Katholieke Encyclopaedie

Uitgeverij Joost van den Vondel (1933-1939)

Gepubliceerd op 29-10-2019

Onvruchtbaarheid

betekenis & definitie

of steriliteit, het onvermogen der vrouw tot voortbrengen van kinderen. Deze wordt onderscheiden in een aangeboren en een verworven vorm; de aangeboren o. berust vaak op misvormingen van de inwendige geslachtsorganen, terwijl de verworven o. dikwijls wordt veroorzaakt door ontstekingstoestanden en hun gevolgen. Intusschen komt het betrekkelijk vaak voor, dat o. bestaat zonder dat bepaalde afwijkingen aangetoond kunnen worden. In hoeverre deze vormen van o. voor geneesk. behandeling in aanmerking komen, hangt vooral af van aard en ernst der bestaande afwijkingen.

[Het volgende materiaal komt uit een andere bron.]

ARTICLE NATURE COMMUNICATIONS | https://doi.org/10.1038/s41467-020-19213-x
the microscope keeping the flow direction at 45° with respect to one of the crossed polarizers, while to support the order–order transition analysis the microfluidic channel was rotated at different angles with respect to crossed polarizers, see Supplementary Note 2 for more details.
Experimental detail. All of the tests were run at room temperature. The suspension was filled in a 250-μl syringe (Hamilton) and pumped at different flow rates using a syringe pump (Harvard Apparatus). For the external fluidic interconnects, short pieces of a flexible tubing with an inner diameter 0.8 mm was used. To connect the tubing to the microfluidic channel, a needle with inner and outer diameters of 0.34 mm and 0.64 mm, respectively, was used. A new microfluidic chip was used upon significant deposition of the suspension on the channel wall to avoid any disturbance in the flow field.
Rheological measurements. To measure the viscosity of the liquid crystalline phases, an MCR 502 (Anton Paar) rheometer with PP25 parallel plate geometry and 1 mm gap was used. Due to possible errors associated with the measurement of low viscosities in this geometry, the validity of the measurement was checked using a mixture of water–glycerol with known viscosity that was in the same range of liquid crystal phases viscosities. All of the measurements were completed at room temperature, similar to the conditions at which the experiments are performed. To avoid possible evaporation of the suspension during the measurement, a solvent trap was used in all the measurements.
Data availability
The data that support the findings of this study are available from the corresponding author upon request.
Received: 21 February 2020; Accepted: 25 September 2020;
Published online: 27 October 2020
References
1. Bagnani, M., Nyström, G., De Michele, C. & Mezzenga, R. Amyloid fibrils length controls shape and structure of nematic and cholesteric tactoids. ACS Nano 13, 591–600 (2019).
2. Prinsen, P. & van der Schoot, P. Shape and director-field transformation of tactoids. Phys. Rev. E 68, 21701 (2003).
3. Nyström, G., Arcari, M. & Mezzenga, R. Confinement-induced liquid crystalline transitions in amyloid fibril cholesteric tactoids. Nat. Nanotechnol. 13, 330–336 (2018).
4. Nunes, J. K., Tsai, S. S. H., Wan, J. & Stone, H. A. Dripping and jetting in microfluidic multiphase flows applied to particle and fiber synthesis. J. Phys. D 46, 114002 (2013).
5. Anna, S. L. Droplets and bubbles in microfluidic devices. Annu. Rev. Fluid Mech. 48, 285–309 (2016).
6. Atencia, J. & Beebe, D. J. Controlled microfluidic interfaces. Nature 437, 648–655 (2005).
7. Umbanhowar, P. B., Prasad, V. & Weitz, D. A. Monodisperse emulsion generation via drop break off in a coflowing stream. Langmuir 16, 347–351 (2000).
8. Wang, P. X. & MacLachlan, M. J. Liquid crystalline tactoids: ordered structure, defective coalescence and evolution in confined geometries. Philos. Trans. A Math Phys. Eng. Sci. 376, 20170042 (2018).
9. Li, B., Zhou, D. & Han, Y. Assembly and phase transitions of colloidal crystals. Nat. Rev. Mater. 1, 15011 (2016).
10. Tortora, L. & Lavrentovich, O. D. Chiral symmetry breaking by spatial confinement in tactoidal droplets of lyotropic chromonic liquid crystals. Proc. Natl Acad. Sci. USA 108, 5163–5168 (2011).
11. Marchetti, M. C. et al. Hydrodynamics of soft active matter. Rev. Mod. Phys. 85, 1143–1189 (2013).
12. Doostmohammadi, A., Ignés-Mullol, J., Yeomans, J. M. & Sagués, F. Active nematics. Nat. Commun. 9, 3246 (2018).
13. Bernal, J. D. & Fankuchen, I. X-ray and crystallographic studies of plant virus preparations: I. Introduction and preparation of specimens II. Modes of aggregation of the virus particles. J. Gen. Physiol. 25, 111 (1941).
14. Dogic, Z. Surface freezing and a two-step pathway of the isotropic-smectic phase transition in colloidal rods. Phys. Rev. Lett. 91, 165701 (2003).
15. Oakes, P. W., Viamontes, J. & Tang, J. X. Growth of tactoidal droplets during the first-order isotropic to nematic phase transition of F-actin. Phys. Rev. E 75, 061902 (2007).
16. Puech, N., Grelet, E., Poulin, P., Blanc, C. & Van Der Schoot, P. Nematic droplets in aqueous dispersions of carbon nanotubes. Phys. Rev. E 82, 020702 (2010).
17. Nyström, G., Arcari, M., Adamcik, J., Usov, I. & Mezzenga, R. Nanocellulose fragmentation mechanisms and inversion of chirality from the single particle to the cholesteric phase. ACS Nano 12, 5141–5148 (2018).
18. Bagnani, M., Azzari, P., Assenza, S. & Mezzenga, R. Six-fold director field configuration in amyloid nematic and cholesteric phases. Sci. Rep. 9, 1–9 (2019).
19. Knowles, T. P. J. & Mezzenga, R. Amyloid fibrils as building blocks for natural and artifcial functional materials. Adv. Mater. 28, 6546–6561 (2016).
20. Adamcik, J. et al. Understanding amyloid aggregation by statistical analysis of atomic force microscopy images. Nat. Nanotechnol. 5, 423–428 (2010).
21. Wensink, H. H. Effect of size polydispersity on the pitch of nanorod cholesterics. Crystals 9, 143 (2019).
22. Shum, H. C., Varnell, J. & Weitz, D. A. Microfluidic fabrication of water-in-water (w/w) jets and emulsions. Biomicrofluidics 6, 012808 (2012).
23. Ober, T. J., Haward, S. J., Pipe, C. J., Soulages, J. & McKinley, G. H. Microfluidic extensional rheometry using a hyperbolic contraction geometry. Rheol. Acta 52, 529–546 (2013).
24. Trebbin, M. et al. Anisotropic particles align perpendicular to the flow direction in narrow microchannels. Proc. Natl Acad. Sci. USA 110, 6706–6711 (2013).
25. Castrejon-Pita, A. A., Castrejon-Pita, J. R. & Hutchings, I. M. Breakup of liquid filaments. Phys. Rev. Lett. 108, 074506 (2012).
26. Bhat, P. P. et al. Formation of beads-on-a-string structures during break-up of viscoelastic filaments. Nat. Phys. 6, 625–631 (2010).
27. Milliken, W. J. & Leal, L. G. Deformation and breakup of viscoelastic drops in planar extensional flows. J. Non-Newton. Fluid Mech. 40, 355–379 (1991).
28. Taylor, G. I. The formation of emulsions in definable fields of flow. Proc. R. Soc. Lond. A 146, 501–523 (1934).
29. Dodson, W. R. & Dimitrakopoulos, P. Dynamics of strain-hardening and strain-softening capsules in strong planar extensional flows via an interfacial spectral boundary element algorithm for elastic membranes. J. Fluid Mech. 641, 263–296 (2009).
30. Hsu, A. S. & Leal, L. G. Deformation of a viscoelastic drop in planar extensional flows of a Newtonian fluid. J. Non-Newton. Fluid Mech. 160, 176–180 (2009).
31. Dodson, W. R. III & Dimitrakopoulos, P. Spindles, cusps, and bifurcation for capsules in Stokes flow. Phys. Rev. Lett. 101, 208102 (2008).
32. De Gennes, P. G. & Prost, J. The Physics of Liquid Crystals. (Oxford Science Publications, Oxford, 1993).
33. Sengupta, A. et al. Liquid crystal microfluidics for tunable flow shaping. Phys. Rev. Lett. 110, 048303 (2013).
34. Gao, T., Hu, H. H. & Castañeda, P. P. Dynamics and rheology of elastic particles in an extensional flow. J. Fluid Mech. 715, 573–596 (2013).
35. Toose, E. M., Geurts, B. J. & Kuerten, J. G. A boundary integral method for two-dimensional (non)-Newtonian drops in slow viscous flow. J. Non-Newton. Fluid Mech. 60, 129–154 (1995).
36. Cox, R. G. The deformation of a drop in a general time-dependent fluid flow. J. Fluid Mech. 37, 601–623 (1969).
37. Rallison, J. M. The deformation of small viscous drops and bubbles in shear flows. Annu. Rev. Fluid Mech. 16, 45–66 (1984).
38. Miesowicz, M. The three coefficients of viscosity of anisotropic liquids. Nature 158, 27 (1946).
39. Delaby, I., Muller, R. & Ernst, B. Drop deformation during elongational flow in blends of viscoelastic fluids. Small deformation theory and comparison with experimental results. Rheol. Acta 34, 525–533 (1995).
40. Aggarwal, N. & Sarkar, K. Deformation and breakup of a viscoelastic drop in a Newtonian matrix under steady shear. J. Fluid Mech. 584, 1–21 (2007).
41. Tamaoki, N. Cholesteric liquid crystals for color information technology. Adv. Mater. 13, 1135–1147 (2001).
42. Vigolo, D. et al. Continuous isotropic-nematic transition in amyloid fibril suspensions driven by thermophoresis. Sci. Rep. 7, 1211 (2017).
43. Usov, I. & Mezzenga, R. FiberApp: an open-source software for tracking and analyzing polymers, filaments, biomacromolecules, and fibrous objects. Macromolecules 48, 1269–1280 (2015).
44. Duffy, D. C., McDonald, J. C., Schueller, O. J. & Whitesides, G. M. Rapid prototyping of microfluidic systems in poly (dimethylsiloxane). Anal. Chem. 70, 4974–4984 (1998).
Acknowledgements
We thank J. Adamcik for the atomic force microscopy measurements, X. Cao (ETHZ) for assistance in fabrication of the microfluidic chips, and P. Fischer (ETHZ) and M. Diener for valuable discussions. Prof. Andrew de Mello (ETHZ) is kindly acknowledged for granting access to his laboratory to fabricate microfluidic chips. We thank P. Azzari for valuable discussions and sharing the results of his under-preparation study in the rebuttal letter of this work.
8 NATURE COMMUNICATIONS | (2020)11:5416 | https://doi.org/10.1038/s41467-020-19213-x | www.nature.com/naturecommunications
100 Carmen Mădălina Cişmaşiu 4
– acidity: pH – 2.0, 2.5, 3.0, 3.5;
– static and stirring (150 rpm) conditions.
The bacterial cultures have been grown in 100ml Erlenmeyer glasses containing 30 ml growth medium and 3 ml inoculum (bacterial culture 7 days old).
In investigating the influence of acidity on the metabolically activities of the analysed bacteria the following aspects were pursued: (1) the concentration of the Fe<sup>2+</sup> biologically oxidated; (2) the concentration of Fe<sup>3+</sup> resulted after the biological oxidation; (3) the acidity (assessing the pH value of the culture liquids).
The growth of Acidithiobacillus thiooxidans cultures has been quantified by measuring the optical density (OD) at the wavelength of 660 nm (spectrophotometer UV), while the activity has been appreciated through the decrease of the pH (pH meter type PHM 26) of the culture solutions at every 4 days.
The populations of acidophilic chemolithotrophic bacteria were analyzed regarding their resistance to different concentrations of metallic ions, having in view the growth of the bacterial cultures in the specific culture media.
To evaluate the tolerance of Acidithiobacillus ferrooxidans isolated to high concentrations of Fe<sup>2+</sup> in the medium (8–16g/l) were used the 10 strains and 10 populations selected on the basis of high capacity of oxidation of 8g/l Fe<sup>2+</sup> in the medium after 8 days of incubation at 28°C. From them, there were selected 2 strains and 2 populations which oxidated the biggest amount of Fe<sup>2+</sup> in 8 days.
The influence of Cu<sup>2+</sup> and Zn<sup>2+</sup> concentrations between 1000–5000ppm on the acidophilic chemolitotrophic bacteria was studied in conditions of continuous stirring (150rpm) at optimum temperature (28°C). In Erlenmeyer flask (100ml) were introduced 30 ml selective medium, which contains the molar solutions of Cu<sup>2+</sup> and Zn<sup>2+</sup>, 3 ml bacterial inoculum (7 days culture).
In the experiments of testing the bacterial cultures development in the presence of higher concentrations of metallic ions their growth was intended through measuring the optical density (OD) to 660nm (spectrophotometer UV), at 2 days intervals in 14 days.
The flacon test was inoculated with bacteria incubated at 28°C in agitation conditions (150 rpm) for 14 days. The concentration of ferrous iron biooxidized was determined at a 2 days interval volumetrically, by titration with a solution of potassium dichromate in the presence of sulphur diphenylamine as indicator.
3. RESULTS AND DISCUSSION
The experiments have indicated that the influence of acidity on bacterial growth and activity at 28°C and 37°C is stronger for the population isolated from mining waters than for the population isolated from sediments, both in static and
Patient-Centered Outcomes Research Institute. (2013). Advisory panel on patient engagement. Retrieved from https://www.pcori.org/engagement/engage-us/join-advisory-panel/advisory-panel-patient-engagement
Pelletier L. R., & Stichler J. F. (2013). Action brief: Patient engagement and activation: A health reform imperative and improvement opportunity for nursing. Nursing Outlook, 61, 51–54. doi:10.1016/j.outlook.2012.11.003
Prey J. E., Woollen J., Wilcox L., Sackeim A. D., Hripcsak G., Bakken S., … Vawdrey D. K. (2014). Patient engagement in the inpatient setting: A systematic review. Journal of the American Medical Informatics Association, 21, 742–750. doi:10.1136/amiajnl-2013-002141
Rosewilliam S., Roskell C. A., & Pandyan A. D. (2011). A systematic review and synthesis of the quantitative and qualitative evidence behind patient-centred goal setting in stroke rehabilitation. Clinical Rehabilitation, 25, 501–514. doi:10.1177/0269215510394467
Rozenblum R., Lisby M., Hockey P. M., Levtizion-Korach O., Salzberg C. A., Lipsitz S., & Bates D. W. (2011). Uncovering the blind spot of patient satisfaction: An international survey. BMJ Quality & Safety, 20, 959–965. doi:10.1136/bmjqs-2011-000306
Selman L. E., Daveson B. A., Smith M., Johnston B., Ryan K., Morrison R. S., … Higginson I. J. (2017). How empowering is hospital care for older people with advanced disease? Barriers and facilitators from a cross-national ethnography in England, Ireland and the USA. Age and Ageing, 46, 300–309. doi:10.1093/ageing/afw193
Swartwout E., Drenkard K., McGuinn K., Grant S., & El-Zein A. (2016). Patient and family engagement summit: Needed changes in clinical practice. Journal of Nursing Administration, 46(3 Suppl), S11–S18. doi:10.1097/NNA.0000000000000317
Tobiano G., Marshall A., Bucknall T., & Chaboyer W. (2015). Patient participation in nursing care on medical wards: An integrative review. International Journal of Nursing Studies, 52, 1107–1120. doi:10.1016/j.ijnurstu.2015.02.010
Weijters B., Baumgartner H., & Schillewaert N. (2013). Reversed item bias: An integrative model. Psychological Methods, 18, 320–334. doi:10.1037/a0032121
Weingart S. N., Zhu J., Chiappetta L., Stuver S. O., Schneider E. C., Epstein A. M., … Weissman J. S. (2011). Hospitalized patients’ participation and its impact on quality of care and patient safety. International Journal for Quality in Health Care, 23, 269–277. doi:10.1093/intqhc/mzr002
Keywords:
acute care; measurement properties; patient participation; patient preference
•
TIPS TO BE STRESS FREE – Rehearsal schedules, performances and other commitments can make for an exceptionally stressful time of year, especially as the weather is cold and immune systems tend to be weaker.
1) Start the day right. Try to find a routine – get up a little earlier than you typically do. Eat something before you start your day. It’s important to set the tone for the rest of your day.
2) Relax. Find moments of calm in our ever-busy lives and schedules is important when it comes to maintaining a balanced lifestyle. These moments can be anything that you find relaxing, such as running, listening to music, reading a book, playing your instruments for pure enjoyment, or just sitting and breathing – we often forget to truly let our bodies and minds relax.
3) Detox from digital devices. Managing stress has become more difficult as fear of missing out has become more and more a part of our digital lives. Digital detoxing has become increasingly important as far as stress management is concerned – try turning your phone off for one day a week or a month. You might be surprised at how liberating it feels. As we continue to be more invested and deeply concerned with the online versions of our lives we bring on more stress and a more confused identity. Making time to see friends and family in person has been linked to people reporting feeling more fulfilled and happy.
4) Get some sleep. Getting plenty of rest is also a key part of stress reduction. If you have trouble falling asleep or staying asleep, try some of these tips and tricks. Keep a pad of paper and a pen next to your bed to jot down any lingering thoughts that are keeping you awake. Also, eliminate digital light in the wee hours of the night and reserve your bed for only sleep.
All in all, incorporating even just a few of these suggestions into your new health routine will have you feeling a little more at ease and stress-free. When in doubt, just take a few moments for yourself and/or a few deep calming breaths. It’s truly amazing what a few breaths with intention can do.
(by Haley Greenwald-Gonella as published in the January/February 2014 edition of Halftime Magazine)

Als bijz. vorm onderscheidt men nog de biologische o., nl. in die gevallen, waar een vrouw van een bepaalden man geen kinderen kan krijgen, terwijl toch later, bijv. door nieuwe echtverbintenissen, blijkt dat beiden het vermogen tot voortplanten bezitten. Periodieke o. bestaat in het leven van elke vrouw, bijv. in de eerste weken na een bevalling, en zeer waarsch. ook in een vaste tijdsperiode van elken menstrueelen cyclus. Op dezen laatsten vorm van o. is de zgn. periodieke ➝ onthouding gebaseerd. Vgl. ook ➝ Impotentie en ➝ Steriliteit.

In de symboliek gelden stroo en vijgenboom als symbolen voor de onvruchtbaarheid. Castelein.